Page extract:
# # # # #

As for the provenance of the original (X) or at least of the astronomical reports, Sens is more likely than Laon considering the following facts: (1) while annals derived from Y (copied from X at Sens) describe the date of the solar eclipse in 840 CE fully, those from Z (copied from X at Laon) omit some detail (see Fig. 3 below); (2) only ASCS and AL report “fiery edges” in the sky in 861 CE; and (3) only ASCS continues to record astronomical events in 868 CE (comets), 909 CE (a comet), 919 CE (fiery and bright edges of various colours in the sky), etc. (the 909 event is also recorded in AF but in 905 CE). There seems to have existed a continuous interest towards astronomical phenomena among the monks in Sens. Also, in this respect, we should assume the text of ASCS as the closest reproduction of the original.

On the other hand, analysis of the drawing indicates a more complex history of information transfer. Figure 3 shows the variation of the drawings among these manuscripts. The drawing in ASCS is like a cross pattée (a cross with expanding arms) with a dot in its centre. It also has a blurred figure at the bottom of the cross. On the other hand, the other annals show a voided cross with an annulet in the crossing. Every drawing differed from each other in one way or other, but they are more or less the same except the one in ASCS. Thus, although ASCS's text seems to follow the original most faithfully, we should suppose the drawings in the others to be its closest reproduction, probably based on the actual observation by the scribe of the original or some contemporary person who gave him this information. Also, AL probably had access to the lost exemplar in Sens (Y in Fig. 3) in addition to ASCS.

There is another interesting variation between the cross drawings. Those derived from Sens (ASCS, AF and AL) have serifs at the cross tips. Laon-derived crosses do not. There is some stylistic progression from ASCS to AF then AL, suggesting that ASCS could be closest to the original.

The transmission from these continental manuscripts to ASC MS F via a lost Winchester Chronicle is also complicated. While MS F followed ASCS in the wording of the 806 entry with minor differences, its drawing looks more similar to the ones in the other four manuscripts but has an annulet filled with ink in a different colour. Judging from the text and the drawing, the lost WC and eventually ASC MS F might be derived from Y, AL or their descendants. One thing quite interesting to our discussion is that the practice of recording astronomical phenomena in these continental monasteries was probably built upon the example of Bede. Indeed, ASMT and ALESVMB have records of solar eclipses in 538 and 540 CE, which were reported by Bede in his Ecclesiastical History of the English People (Book V, chap. 24; Colgrave and Mynors, 1969, pp. 562–563). The manuscript of ASMT also contains other works by Bede, De Temporibus, De Temporum Ratione, and De Natura Rerum, which deal with scientific knowledge at that time, and astronomy is one of his main concerns (Boeck, 1990, pp. 21–24). Therefore, the insertion of the 806 event in ASC MS F is as if it found the way back to Bede's homeland to join the series of astronomical records kept in the northern recension of ASC, which follows the tradition of Bede.

# # # # #

Information:

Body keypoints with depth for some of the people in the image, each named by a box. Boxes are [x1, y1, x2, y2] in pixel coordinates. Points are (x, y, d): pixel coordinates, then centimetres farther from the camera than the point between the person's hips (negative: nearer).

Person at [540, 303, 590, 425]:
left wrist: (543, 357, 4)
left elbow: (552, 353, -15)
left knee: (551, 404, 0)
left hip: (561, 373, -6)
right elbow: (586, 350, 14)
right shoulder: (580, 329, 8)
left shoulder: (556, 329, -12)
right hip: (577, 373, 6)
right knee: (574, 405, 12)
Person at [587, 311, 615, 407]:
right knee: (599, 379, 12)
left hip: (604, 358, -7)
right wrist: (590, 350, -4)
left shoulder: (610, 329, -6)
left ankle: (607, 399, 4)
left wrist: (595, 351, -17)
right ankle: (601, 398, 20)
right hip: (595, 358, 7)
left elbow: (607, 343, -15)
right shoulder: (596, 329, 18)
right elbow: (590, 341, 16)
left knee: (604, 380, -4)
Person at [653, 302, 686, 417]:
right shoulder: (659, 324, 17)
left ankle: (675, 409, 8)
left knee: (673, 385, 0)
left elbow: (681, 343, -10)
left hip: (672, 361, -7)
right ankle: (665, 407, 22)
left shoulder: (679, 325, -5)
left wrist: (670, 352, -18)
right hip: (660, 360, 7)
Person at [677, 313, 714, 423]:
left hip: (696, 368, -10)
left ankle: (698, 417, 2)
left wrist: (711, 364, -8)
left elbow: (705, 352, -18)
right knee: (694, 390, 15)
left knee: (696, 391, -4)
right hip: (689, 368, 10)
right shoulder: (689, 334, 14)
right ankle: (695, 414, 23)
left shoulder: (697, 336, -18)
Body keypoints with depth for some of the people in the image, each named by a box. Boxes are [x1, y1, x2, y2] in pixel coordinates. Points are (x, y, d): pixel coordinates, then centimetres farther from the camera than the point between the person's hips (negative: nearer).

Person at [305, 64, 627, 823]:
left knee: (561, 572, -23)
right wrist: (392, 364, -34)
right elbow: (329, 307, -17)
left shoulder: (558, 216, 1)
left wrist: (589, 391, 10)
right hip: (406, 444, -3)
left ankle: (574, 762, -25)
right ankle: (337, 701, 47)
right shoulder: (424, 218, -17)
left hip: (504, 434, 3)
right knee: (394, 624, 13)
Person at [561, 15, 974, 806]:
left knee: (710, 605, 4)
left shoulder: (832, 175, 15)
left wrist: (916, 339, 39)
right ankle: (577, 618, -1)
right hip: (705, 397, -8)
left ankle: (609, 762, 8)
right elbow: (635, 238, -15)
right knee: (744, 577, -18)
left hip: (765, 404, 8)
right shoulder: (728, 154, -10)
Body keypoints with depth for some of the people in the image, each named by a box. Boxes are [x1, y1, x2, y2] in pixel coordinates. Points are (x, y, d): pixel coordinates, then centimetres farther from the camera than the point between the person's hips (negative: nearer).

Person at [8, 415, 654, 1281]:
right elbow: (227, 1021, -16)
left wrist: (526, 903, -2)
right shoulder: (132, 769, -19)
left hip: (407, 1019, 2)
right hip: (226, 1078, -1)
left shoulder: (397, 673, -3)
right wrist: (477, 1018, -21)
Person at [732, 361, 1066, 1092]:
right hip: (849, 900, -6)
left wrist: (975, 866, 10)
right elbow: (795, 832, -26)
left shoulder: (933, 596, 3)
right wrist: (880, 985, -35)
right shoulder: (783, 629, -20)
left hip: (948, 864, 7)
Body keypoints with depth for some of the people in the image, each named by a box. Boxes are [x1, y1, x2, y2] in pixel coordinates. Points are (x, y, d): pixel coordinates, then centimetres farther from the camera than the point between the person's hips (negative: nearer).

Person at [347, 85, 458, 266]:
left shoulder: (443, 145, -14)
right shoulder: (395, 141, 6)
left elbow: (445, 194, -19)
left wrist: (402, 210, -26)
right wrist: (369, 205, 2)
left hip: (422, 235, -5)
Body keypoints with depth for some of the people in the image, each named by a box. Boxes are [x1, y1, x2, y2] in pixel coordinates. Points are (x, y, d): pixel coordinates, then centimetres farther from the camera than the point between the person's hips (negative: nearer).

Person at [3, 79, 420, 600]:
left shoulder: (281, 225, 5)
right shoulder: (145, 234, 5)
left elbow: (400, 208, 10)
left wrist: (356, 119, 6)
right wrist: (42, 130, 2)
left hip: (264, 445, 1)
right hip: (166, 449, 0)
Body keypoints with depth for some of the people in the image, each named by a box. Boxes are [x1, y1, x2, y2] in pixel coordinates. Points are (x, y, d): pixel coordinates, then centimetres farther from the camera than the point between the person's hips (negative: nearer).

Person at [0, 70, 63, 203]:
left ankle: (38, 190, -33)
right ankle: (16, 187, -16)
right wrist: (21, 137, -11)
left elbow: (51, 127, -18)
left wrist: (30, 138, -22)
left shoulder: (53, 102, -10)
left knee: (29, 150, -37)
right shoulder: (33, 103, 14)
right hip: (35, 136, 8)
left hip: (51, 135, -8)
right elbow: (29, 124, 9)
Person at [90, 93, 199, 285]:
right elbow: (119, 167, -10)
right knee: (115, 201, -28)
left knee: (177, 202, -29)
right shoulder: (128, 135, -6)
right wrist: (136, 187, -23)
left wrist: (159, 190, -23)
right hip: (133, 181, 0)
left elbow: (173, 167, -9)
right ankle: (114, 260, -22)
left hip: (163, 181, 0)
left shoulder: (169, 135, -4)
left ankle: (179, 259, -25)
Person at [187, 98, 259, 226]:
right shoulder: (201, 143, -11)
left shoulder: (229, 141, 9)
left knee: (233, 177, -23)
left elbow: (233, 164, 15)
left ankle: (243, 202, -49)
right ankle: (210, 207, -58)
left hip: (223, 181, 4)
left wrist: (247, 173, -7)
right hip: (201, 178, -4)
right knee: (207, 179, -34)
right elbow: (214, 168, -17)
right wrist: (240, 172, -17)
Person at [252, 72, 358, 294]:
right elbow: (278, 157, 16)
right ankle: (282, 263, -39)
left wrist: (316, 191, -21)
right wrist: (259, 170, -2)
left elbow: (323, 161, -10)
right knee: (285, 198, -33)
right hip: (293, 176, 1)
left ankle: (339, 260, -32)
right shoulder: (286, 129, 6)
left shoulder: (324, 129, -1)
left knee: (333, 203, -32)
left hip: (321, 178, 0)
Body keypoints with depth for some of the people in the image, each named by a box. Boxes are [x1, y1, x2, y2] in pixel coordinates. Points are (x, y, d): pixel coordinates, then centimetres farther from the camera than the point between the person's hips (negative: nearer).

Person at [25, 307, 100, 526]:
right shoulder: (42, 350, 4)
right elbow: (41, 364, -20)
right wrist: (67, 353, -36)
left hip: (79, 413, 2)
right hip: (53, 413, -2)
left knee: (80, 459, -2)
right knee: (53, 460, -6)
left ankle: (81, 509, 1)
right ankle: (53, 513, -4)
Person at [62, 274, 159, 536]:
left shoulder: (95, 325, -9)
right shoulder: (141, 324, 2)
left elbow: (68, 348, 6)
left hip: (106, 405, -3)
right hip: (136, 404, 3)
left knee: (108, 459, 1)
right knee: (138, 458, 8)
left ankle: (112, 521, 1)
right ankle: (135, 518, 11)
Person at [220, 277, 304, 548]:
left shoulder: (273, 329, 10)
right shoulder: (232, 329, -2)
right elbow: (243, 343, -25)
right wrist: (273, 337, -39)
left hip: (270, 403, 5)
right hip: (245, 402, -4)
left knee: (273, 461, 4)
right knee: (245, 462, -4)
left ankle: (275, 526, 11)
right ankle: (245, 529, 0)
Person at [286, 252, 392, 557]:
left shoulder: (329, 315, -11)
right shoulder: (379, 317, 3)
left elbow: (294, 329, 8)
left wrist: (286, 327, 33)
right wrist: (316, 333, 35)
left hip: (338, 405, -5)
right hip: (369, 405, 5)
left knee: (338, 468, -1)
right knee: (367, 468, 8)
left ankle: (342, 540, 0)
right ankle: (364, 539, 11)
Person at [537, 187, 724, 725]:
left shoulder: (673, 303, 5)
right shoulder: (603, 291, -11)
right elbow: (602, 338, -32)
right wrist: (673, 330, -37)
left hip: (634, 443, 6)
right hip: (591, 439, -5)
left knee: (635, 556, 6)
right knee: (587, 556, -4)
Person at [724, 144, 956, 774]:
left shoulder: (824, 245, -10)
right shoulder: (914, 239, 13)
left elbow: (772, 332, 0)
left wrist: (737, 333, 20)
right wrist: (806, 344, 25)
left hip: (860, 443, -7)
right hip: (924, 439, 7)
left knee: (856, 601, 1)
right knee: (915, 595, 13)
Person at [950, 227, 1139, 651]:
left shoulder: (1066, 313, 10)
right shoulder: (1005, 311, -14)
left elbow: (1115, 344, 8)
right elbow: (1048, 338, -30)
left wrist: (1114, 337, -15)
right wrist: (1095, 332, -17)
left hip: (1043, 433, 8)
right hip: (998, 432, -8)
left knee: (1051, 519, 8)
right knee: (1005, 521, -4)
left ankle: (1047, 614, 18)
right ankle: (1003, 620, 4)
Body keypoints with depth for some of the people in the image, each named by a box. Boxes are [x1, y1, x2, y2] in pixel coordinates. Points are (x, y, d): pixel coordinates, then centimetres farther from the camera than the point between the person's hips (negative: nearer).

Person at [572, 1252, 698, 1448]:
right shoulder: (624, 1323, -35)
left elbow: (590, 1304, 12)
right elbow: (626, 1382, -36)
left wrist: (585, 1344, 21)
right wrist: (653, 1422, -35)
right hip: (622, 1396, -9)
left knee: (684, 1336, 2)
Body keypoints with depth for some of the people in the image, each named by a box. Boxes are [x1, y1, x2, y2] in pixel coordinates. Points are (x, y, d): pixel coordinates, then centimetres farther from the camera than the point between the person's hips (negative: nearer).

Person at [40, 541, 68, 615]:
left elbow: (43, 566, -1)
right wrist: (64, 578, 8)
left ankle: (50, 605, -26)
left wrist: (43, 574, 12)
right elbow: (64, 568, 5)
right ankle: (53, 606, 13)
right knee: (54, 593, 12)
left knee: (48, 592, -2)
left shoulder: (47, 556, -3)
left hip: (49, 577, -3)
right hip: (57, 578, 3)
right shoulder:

# # # # #

Your goal: Write the next part of the passage about astronomical records in medieval annals, picking up right after its last sentence.

Exercise answer:
Therefore, we conclude that the lunar event in 806 CE was observed not in Anglo-Saxon England but in continental Europe, probably in Sens. Identifying five more annals with these lunar drawings, we have reconstructed their probable genealogy. This genealogy tells us that the original observational report in Sens had been cited multiple times and the lunar drawing had appeared in ASC MS F, gradually and slightly transforming its shape.

Figure 3(a) AF: Bibliothèque nationale de France (Latin 5543, f. 16r); (b) ASCS: Biblioteca Apostolica Vaticana (Vat. Reg. Lat. 755, f. 11r); (c) AL: Bibliothèque nationale de France (Latin 5239, f. 13r); (d) ASC MS F: London, British Library (MS Cotton Domitian A viii, f.51r); (e) ASMT: Stadtbibliothek/Stadtarchiv Trier (MS 2500, f. 6r); and (f) ALESVMB: Staatsbibliothek zu Berlin (MS Phill. 1830, f. 7v).

We postulate that the lunar ice halos were observed during dawn on 4 June 806 CE at Sens (48^∘12^′ N, 3^∘17^′ E). The sky conditions and most favourable observation times for naked-eye visibility are established. We examine variations in the cross appearance corresponding to those in different manuscript renditions. As described below, the findings are also valid for Laon (49^∘34^′ N, 3^∘37^′ E) and indeed for latitudes 3^∘ south or north of Sens. Location longitude is unimportant as all times were local solar.

Ice halos are white or prismatic rings or curvilinear shapes in a sunlit or moonlit sky. They are produced by refraction and reflection of light by small hexagonal ice crystals. In temperate regions these populate high cirrus and some altostratus clouds. In colder climates the crystals may be close to the ground as “diamond dust”. The crystals are hexagonal plates (P) and hexagonal columns (C) with their long axis nearly horizontal and randomly oriented hexagonal prisms. Halo formation and characteristics are detailed in Tape (1994).

Halos generated by moonlight are no different to solar halos except in one critical aspect: they are faint because the illuminant, even the full Moon, is some 400 000 times fainter than the Sun (Land and Irvine, 1973). Figure 4 shows a photograph of a lunar-halo display in a dark sky. The faint cross centred on the Moon was formed by the intersection of the paraselenic circle and lunar pillar. Its naked-eye appearance was likely fainter. Lunar and even solar-halo crosses formed by cirrus clouds in temperate climes are rare. The impressive cruciform halos often seen in photographs are from low-level diamond dust in the polar regions or otherwise severe sub-zero temperatures. We reject diamond dust in non-mountainous, middle-latitude Europe in June as not being meteorologically credible. In addition, a weather occurrence needed to create diamond dust, with its likely human and agricultural impact, would most certainly be in many records. We discuss only halos from high-level clouds.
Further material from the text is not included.